--- Material provided ---

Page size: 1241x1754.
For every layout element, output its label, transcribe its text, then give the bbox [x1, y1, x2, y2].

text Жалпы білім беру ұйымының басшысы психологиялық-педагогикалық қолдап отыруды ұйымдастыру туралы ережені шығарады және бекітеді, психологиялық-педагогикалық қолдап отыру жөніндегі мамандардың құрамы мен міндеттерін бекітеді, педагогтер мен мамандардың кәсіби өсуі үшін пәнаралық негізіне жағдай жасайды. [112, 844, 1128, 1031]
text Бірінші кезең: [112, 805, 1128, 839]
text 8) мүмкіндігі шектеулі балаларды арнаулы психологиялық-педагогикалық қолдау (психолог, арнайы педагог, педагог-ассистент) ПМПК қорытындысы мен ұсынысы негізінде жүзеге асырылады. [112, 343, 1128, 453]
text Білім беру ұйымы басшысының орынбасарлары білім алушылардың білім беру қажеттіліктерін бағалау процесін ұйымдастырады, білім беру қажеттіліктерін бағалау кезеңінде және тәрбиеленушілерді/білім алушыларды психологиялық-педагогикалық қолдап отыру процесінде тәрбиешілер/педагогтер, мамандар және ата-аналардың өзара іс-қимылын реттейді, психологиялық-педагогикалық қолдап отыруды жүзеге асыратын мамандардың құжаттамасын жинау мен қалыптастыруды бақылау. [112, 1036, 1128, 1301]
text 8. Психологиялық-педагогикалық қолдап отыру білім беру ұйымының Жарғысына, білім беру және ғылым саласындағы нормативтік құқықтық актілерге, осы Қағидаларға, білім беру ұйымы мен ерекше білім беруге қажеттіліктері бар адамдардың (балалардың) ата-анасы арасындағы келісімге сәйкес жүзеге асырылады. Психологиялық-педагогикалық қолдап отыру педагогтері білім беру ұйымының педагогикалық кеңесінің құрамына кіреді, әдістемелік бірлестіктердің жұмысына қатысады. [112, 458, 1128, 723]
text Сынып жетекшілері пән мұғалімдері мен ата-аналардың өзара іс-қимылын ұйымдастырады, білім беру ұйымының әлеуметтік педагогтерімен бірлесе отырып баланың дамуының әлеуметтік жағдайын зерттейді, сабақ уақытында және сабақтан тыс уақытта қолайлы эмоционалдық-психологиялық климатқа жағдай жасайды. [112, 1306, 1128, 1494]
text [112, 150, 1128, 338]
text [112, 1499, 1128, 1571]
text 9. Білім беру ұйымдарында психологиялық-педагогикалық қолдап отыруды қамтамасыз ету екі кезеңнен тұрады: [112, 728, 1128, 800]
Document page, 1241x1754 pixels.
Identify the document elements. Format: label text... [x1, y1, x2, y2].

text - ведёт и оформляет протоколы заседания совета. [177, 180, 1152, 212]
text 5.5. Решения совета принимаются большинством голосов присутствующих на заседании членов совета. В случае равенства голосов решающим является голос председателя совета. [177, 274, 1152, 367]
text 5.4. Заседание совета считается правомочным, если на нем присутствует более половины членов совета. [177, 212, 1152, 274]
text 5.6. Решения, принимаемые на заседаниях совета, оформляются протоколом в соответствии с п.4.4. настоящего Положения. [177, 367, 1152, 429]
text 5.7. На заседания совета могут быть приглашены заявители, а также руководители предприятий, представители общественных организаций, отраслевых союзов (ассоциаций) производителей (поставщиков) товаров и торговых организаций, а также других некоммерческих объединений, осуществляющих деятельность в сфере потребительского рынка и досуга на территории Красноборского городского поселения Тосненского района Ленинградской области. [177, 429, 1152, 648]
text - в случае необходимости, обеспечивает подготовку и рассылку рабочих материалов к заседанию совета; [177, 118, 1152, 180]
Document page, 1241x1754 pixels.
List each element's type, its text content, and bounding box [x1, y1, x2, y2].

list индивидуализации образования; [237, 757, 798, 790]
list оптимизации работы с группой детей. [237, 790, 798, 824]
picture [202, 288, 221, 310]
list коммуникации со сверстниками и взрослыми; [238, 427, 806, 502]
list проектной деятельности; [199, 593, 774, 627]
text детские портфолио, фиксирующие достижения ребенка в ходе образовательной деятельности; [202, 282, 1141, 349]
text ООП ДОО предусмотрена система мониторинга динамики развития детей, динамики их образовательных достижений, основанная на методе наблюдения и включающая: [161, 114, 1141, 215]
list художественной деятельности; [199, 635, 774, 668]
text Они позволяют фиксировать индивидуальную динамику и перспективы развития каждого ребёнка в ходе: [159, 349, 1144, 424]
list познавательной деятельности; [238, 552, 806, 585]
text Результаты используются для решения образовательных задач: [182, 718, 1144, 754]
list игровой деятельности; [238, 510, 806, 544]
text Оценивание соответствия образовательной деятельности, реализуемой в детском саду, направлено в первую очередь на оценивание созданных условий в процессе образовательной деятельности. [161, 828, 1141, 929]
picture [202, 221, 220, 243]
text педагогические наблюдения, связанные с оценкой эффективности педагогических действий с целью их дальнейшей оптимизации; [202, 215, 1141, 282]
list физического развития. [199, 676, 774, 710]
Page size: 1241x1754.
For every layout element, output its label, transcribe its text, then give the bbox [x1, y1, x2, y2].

---

## Your task
Check each line of the listing above. Copy the ones with the word "членов".

## Exercise output
text 5.5. Решения совета принимаются большинством голосов присутствующих на заседании членов совета. В случае равенства голосов решающим является голос председателя совета. [177, 274, 1152, 367]
text 5.4. Заседание совета считается правомочным, если на нем присутствует более половины членов совета. [177, 212, 1152, 274]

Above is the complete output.